• [What you have to do]: Tally the lines of the listing below that contain the string "ESCAPE", treating uppercase and lowercase letters as distinct, and reply with the number alone.
[BEGIN Records for the exercise]
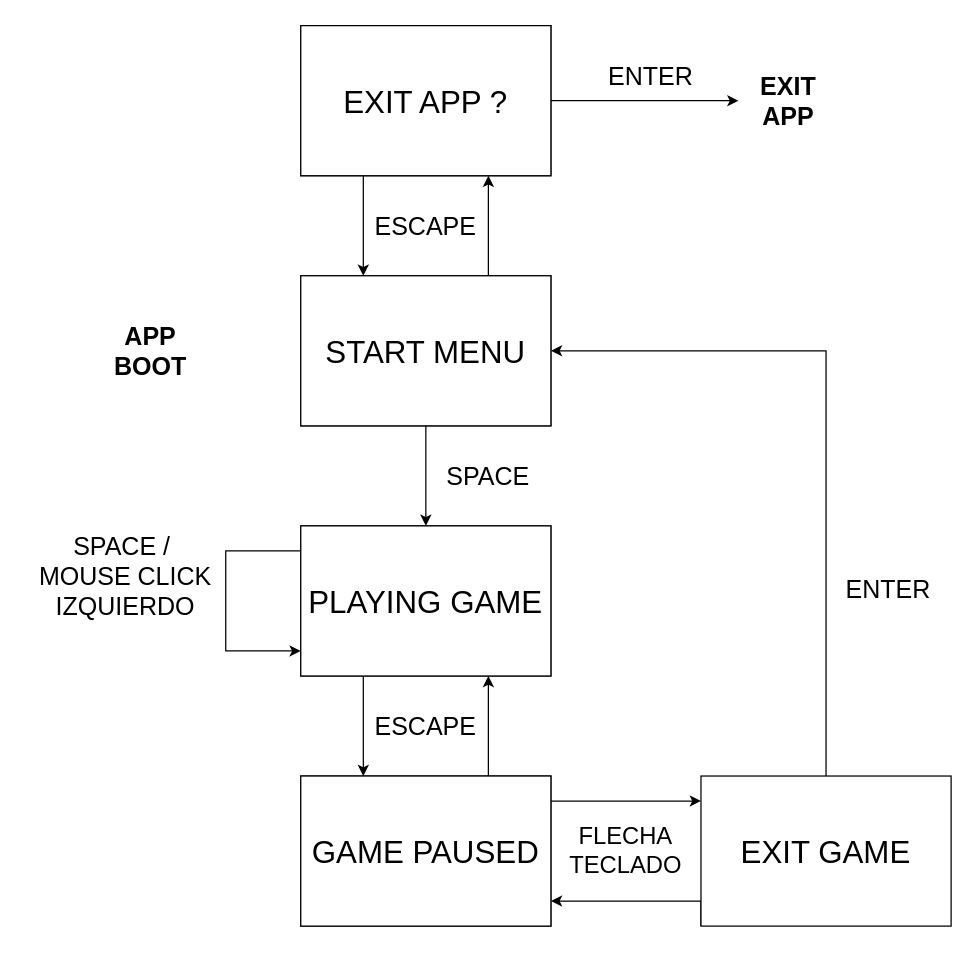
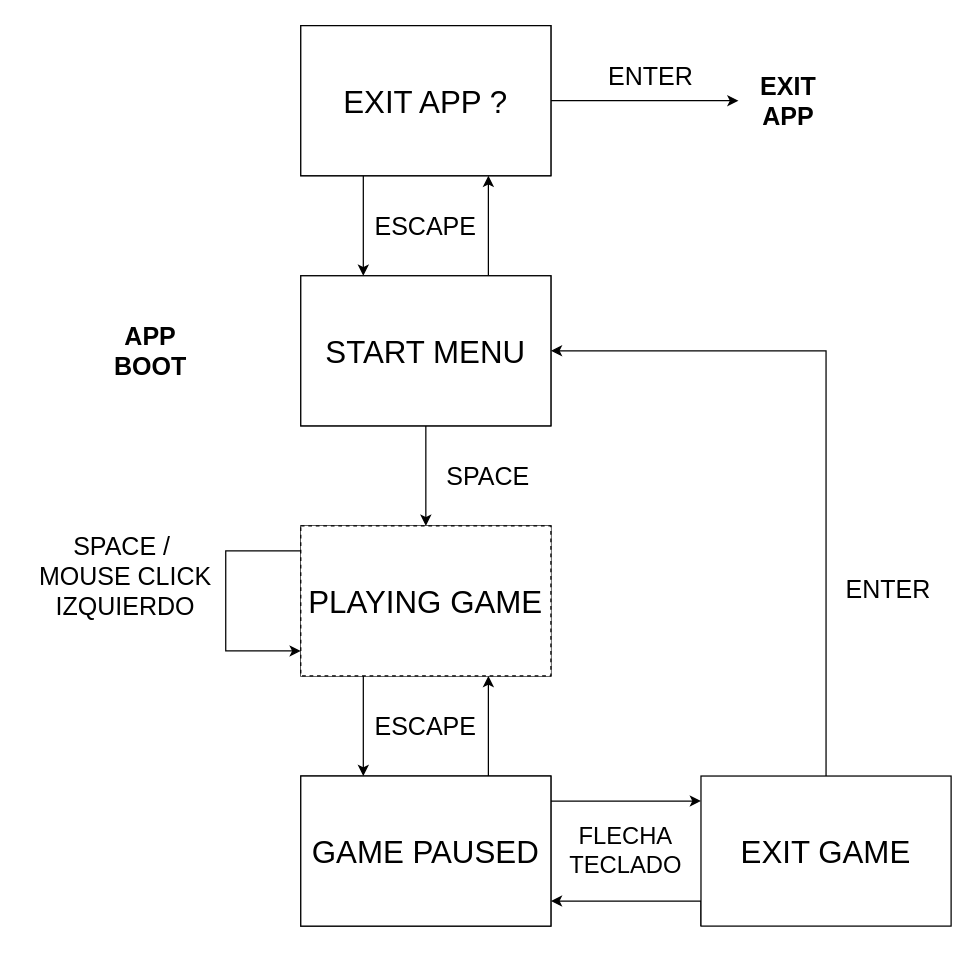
  <mxCell id="0" />
  <mxCell id="1" parent="0" />
  <mxCell id="2" style="edgeStyle=orthogonalEdgeStyle;rounded=0;orthogonalLoop=1;jettySize=auto;html=1;" edge="1" parent="1" source="3" target="5"><mxGeometry relative="1" as="geometry"><Array as="points"><mxPoint x="290" y="580" /><mxPoint x="290" y="580" /></Array></mxGeometry></mxCell>
  <mxCell id="3" value="GAME" style="rounded=0;whiteSpace=wrap;html=1;" vertex="1" parent="1"><mxGeometry x="240" y="420" width="200" height="120" as="geometry" /></mxCell>
  <mxCell id="4" style="edgeStyle=orthogonalEdgeStyle;rounded=0;orthogonalLoop=1;jettySize=auto;html=1;" edge="1" parent="1" target="5"><mxGeometry relative="1" as="geometry"><mxPoint x="560" y="740" as="sourcePoint" /><Array as="points"><mxPoint x="560" y="720" /></Array></mxGeometry></mxCell>
  <mxCell id="5" value="GAME PAUSED" style="rounded=0;whiteSpace=wrap;html=1;" vertex="1" parent="1"><mxGeometry x="240" y="620" width="200" height="120" as="geometry" /></mxCell>
  <mxCell id="6" style="edgeStyle=orthogonalEdgeStyle;rounded=0;orthogonalLoop=1;jettySize=auto;html=1;" edge="1" parent="1" source="8" target="3"><mxGeometry relative="1" as="geometry" /></mxCell>
  <mxCell id="7" style="edgeStyle=orthogonalEdgeStyle;rounded=0;orthogonalLoop=1;jettySize=auto;html=1;" edge="1" parent="1" source="8" target="10"><mxGeometry relative="1" as="geometry"><Array as="points"><mxPoint x="390" y="190" /><mxPoint x="390" y="190" /></Array></mxGeometry></mxCell>
  <mxCell id="8" value="GAME" style="rounded=0;whiteSpace=wrap;html=1;" vertex="1" parent="1"><mxGeometry x="240" y="220" width="200" height="120" as="geometry" /></mxCell>
  <mxCell id="9" style="edgeStyle=orthogonalEdgeStyle;rounded=0;orthogonalLoop=1;jettySize=auto;html=1;" edge="1" parent="1" source="10" target="8"><mxGeometry relative="1" as="geometry"><Array as="points"><mxPoint x="290" y="180" /><mxPoint x="290" y="180" /></Array></mxGeometry></mxCell>
  <mxCell id="10" value="Aask" style="rounded=0;whiteSpace=wrap;html=1;" vertex="1" parent="1"><mxGeometry x="240" y="20" width="200" height="120" as="geometry" /></mxCell>
  <mxCell id="11" style="edgeStyle=orthogonalEdgeStyle;rounded=0;orthogonalLoop=1;jettySize=auto;html=1;" edge="1" parent="1" source="12" target="8"><mxGeometry relative="1" as="geometry"><Array as="points"><mxPoint x="660" y="280" /></Array></mxGeometry></mxCell>
  <mxCell id="12" value="EXIT GAME" style="rounded=0;whiteSpace=wrap;html=1;fontSize=25;" vertex="1" parent="1"><mxGeometry x="560" y="620" width="200" height="120" as="geometry" /></mxCell>
  <mxCell id="13" style="edgeStyle=orthogonalEdgeStyle;rounded=0;orthogonalLoop=1;jettySize=auto;html=1;fontSize=20;" edge="1" parent="1" source="14"><mxGeometry relative="1" as="geometry"><mxPoint x="590" y="80" as="targetPoint" /></mxGeometry></mxCell>
  <mxCell id="14" value="EXIT APP ?" style="rounded=0;whiteSpace=wrap;html=1;fontSize=25;" vertex="1" parent="1"><mxGeometry x="240" y="20" width="200" height="120" as="geometry" /></mxCell>
  <mxCell id="15" value="START MENU" style="rounded=0;whiteSpace=wrap;html=1;fontSize=25;" vertex="1" parent="1"><mxGeometry x="240" y="220" width="200" height="120" as="geometry" /></mxCell>
- <mxCell id="16" value="PLAYING GAME" style="rounded=0;whiteSpace=wrap;html=1;fontSize=25;" vertex="1" parent="1"><mxGeometry x="240" y="420" width="200" height="120" as="geometry" /></mxCell>
+ <mxCell id="16" value="PLAYING GAME" style="rounded=0;whiteSpace=wrap;html=1;fontSize=25;dashed=1;" vertex="1" parent="1"><mxGeometry x="240" y="420" width="200" height="120" as="geometry" /></mxCell>
  <mxCell id="17" style="edgeStyle=orthogonalEdgeStyle;rounded=0;orthogonalLoop=1;jettySize=auto;html=1;fontSize=20;" edge="1" parent="1" source="19" target="16"><mxGeometry relative="1" as="geometry"><Array as="points"><mxPoint x="390" y="580" /><mxPoint x="390" y="580" /></Array></mxGeometry></mxCell>
  <mxCell id="18" style="edgeStyle=orthogonalEdgeStyle;rounded=0;orthogonalLoop=1;jettySize=auto;html=1;fontSize=20;" edge="1" parent="1" source="19" target="12"><mxGeometry relative="1" as="geometry"><Array as="points"><mxPoint x="460" y="640" /><mxPoint x="460" y="640" /></Array></mxGeometry></mxCell>
  <mxCell id="19" value="GAME PAUSED" style="rounded=0;whiteSpace=wrap;html=1;fontSize=25;" vertex="1" parent="1"><mxGeometry x="240" y="620" width="200" height="120" as="geometry" /></mxCell>
  <mxCell id="20" style="edgeStyle=orthogonalEdgeStyle;rounded=0;orthogonalLoop=1;jettySize=auto;html=1;fontSize=25;" edge="1" parent="1" source="16" target="16"><mxGeometry relative="1" as="geometry"><Array as="points"><mxPoint x="180" y="520" /></Array></mxGeometry></mxCell>
  <mxCell id="21" value="ENTER" style="text;html=1;strokeColor=none;fillColor=none;align=center;verticalAlign=middle;whiteSpace=wrap;rounded=0;fontSize=20;" vertex="1" parent="1"><mxGeometry x="690" y="460" width="40" height="20" as="geometry" /></mxCell>
  <mxCell id="22" value="FLECHA TECLADO" style="text;html=1;strokeColor=none;fillColor=none;align=center;verticalAlign=middle;whiteSpace=wrap;rounded=0;fontSize=19;" vertex="1" parent="1"><mxGeometry x="480" y="670" width="40" height="20" as="geometry" /></mxCell>
  <mxCell id="23" value="SPACE /&amp;nbsp;&lt;br&gt;MOUSE CLICK IZQUIERDO" style="text;html=1;strokeColor=none;fillColor=none;align=center;verticalAlign=middle;whiteSpace=wrap;rounded=0;fontSize=20;" vertex="1" parent="1"><mxGeometry x="20" y="450" width="160" height="20" as="geometry" /></mxCell>
  <mxCell id="24" value="ESCAPE" style="text;html=1;strokeColor=none;fillColor=none;align=center;verticalAlign=middle;whiteSpace=wrap;rounded=0;fontSize=20;" vertex="1" parent="1"><mxGeometry x="320" y="570" width="40" height="20" as="geometry" /></mxCell>
  <mxCell id="25" value="SPACE" style="text;html=1;strokeColor=none;fillColor=none;align=center;verticalAlign=middle;whiteSpace=wrap;rounded=0;fontSize=20;" vertex="1" parent="1"><mxGeometry x="370" y="370" width="40" height="20" as="geometry" /></mxCell>
  <mxCell id="26" value="ESCAPE" style="text;html=1;strokeColor=none;fillColor=none;align=center;verticalAlign=middle;whiteSpace=wrap;rounded=0;fontSize=20;" vertex="1" parent="1"><mxGeometry x="320" y="170" width="40" height="20" as="geometry" /></mxCell>
  <mxCell id="27" value="ENTER" style="text;html=1;strokeColor=none;fillColor=none;align=center;verticalAlign=middle;whiteSpace=wrap;rounded=0;fontSize=20;" vertex="1" parent="1"><mxGeometry x="500" y="50" width="40" height="20" as="geometry" /></mxCell>
  <mxCell id="28" value="EXIT APP" style="text;html=1;strokeColor=none;fillColor=none;align=center;verticalAlign=middle;whiteSpace=wrap;rounded=0;fontSize=20;fontStyle=1" vertex="1" parent="1"><mxGeometry x="610" y="70" width="40" height="20" as="geometry" /></mxCell>
  <mxCell id="29" value="APP BOOT" style="text;html=1;strokeColor=none;fillColor=none;align=center;verticalAlign=middle;whiteSpace=wrap;rounded=0;fontSize=20;fontStyle=1" vertex="1" parent="1"><mxGeometry x="100" y="270" width="40" height="20" as="geometry" /></mxCell>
[END Records for the exercise]
• [Reply]: 2